If you haven’t heard of Marshall McLuhan, you’ve probably heard his great aphorism, “the medium is the message.”
Quite the celebrity in the 1960s for his incisive commentary on media, he was a frequent guest on radio and TV, his books sold millions of copies, and he even had a cameo in Woody Allen’s film Annie Hall in which he famously said, “You know nothing of my work!”
All the while, few people knew that he was a devout Christian – and that the Blessed Virgin Mary had personally given him confirmation of his radical ideas.
Another Chesterton Convert
Born in Alberta, Canada to Christian parents, Herbert Marshall McLuhan (he went by his middle name, ostensibly to distinguish himself from his father Herbert) found himself struggling with agnosticism in college. Though he first studied engineering, he turned to literature to “gratify his soul’s hunger for truth and beauty.”
After completing a B.A. and M.A. at the University of Manitoba, he traveled to England to pursue doctoral studies at the University of Cambridge. While studying the history of the classical trivium, he read the early Church fathers and medieval thinkers, which influenced his conversion to Catholicism. But he gave special credit to the writings of G.K. Chesterton: “[H]ad I not encountered Chesterton, I would have remained agnostic for many years at least.”
Though he didn’t talk about it publicly, he took his newfound Catholic faith very seriously. Douglas Coupland describes McLuhan’s faith as having been “hard core”:
Marshall, like most converts, quickly became hard core. He went to Mass almost daily every day for the rest of his life.

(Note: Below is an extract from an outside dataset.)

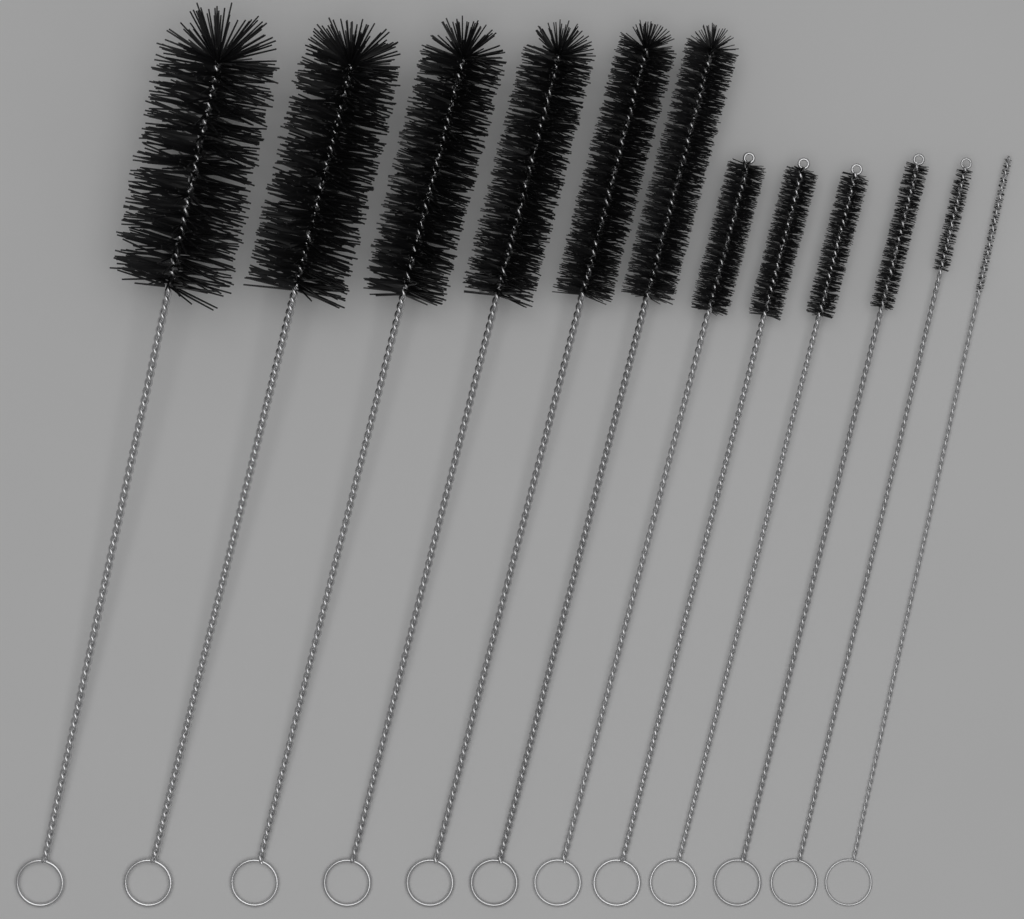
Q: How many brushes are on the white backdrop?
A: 12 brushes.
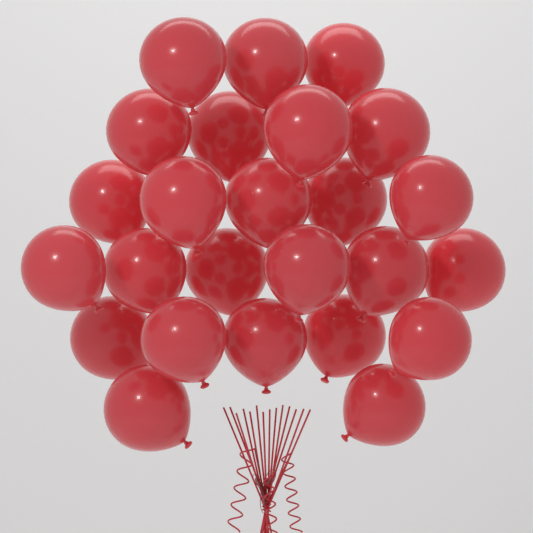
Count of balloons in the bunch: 25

He recited the rosary. He was a firm believer in Hell. He was disgusted that other Catholics weren’t Catholic enough. Above all, he believed that because God made the world, it must, in the end, be comprehensible, and that a sense of the divine could lead to an understanding of the mundane.

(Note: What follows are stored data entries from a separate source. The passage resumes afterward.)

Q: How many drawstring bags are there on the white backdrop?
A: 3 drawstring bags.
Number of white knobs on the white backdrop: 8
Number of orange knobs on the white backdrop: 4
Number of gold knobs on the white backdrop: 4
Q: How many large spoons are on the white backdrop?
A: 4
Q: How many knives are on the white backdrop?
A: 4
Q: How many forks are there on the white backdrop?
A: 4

After completing his doctorate in the midst of the Second World War, he taught at various small colleges until he took a position at the University of Toronto, where he stayed for the rest of his career.
Media Mystic?
His fame grew in the 1950s and ’60s, but so did controversy around his ideas. Critics disliked his rhetorical style, pointed out apparent contradictions in his works, and accused him of overemphasizing the importance of technology.
But McLuhan remained unfazed because he had someone more important on his side: the Mother of God.
This story was passed on from one of his associates:
He alluded to it very briefly once, almost fearfully, in a please-don’t-laugh-at-me tone. He didn’t say, “I know this because the Blessed Virgin Mary told me” but it was clear from what he said that he was interrogating her about his ideas and one of the reasons he was so sure about certain things was that the Virgin had certified his understanding of them.
Was he visited by her? Did he have mystical experiences? Or did he simply feel that he received confirmation in prayer?
If McLuhan really did receive supernatural aid in his intellectual pursuits, he wouldn’t necessarily be the first: e.g., it is said that the Holy Spirit dictated to St. Gregory the Great the chants which now bear his name.
It’s not clear what the precise nature was of McLuhan’s claimed interactions with the Blessed Mother. But it’s nonetheless a fascinating insight into both the spiritual and academic life of one of the 20th century’s most influential thinkers.